Not that anyone will care, but to understand me you have to understand this:
I was raised by Christian Protestant fundamentalists, the youngest of 4 by 10 years. Although I resent the church and the theology I desperately tried to make myself believe, I am grateful for their teachings of serving and loving others, even if they contradicted themselves when they told me to fear the evil nature of humanity.
I was named after my grandma, who lived with me for 11 years of my childhood and remained ever trusting and kind as she fell victim to dementia. By the time I was 8 my parents seemed to have tired from raising 4 kids and intensively caring for a 90 year old woman, and I was free to bike miles across town to the library unsupervised, and patch myself up when I fell and bled, and lock myself in my room to read every spare hour of the day. I would read while I ate breakfast, I would read while brushing my teeth, I would read and I wouldn’t hear it if someone called my name. I discovered the internet soon after and unfortunately the curiosities it offered won out over literature. When the internet taught me I wouldn’t live forever in heaven under the tree of life with Teddy Roosevelt and my grandpa, I was on my own to process and panic and pretend to pray.

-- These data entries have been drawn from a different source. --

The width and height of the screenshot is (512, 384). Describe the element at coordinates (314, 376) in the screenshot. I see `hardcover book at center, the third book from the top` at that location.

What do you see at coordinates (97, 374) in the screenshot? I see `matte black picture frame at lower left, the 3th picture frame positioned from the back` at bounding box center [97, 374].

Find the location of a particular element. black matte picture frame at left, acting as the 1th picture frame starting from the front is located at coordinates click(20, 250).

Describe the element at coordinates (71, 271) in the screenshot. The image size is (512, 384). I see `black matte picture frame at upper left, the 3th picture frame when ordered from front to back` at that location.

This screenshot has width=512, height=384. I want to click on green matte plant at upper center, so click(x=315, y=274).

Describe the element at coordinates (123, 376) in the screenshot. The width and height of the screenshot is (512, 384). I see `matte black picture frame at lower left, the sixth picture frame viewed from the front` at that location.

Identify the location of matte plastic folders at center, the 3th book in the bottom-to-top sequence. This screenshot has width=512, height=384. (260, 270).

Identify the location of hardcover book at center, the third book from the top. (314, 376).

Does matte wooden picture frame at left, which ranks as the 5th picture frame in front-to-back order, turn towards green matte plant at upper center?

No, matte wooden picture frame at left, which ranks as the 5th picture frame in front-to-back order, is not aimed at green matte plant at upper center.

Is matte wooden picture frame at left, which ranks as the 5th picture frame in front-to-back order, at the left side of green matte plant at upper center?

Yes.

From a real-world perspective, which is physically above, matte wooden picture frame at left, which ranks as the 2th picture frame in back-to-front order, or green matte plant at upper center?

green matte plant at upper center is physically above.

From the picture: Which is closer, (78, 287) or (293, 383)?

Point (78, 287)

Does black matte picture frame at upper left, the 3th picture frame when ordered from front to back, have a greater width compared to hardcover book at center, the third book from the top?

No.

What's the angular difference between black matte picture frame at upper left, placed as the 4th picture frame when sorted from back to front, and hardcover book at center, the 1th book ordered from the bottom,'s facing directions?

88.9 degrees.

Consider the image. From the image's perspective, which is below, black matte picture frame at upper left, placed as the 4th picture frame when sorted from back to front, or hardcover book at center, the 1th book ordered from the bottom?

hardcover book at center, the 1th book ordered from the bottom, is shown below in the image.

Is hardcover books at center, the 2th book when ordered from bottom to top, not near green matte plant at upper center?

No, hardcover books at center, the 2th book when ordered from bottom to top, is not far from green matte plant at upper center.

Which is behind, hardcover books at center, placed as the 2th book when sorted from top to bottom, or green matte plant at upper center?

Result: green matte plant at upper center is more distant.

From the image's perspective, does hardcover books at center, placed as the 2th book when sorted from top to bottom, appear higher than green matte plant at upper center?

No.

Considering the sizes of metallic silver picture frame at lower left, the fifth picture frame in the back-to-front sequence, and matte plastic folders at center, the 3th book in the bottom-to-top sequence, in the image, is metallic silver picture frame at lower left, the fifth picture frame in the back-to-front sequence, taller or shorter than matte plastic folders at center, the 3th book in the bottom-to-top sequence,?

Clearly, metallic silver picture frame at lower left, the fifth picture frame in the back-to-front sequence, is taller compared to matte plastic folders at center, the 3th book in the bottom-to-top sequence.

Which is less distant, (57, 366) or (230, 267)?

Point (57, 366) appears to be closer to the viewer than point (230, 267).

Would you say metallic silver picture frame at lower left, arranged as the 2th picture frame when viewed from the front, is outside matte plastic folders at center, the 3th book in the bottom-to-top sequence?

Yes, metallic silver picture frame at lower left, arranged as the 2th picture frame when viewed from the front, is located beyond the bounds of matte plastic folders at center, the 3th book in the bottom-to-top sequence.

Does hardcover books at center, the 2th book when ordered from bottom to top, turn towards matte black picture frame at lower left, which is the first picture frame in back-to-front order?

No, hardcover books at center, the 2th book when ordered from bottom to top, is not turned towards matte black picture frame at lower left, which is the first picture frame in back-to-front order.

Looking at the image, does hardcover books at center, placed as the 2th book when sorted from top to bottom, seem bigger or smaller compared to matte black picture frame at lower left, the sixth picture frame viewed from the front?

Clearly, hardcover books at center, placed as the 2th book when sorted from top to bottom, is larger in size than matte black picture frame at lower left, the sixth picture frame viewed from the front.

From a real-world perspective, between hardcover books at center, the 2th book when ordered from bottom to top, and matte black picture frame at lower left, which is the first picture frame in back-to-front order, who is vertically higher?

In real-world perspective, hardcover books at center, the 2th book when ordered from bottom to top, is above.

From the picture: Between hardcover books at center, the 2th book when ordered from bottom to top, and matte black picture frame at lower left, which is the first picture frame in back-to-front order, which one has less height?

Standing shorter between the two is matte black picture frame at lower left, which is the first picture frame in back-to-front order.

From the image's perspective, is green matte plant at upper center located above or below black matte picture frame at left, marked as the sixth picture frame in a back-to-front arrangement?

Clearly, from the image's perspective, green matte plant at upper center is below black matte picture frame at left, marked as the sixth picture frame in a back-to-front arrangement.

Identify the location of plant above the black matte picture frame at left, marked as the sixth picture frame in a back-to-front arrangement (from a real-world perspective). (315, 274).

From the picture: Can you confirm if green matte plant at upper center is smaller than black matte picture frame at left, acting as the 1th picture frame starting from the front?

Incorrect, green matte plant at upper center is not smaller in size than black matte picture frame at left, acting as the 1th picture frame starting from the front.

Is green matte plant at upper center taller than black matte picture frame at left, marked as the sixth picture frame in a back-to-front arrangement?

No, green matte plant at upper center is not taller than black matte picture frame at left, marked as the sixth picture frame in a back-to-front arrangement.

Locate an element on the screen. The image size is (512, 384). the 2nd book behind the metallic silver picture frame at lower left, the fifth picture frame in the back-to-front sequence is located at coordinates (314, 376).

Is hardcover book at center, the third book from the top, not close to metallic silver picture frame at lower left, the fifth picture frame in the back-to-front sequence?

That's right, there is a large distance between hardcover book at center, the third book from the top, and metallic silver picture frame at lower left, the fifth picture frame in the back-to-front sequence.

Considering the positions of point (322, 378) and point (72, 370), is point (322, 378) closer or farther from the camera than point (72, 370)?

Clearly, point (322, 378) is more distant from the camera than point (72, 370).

My family came from Norway, across Canada, down to Northern Idaho to work in the lumber yards, and finally to Oregon when starvation wages hit the shop teachers. My mom grew up on elk tongue sandwiches and I was never allowed to leave a plate full.
I always struggled with friendships, not because people didn’t like me but because I have a tendency for isolating myself. The people I love most tend to be strange and upfront and vulnerable. And I do love my family, but more than anything I want to be independent and meet many strange and upfront people who will lead me to adventure. I am almost 20 and I am an artist. I have no tattoos and I am reckoning with my potential.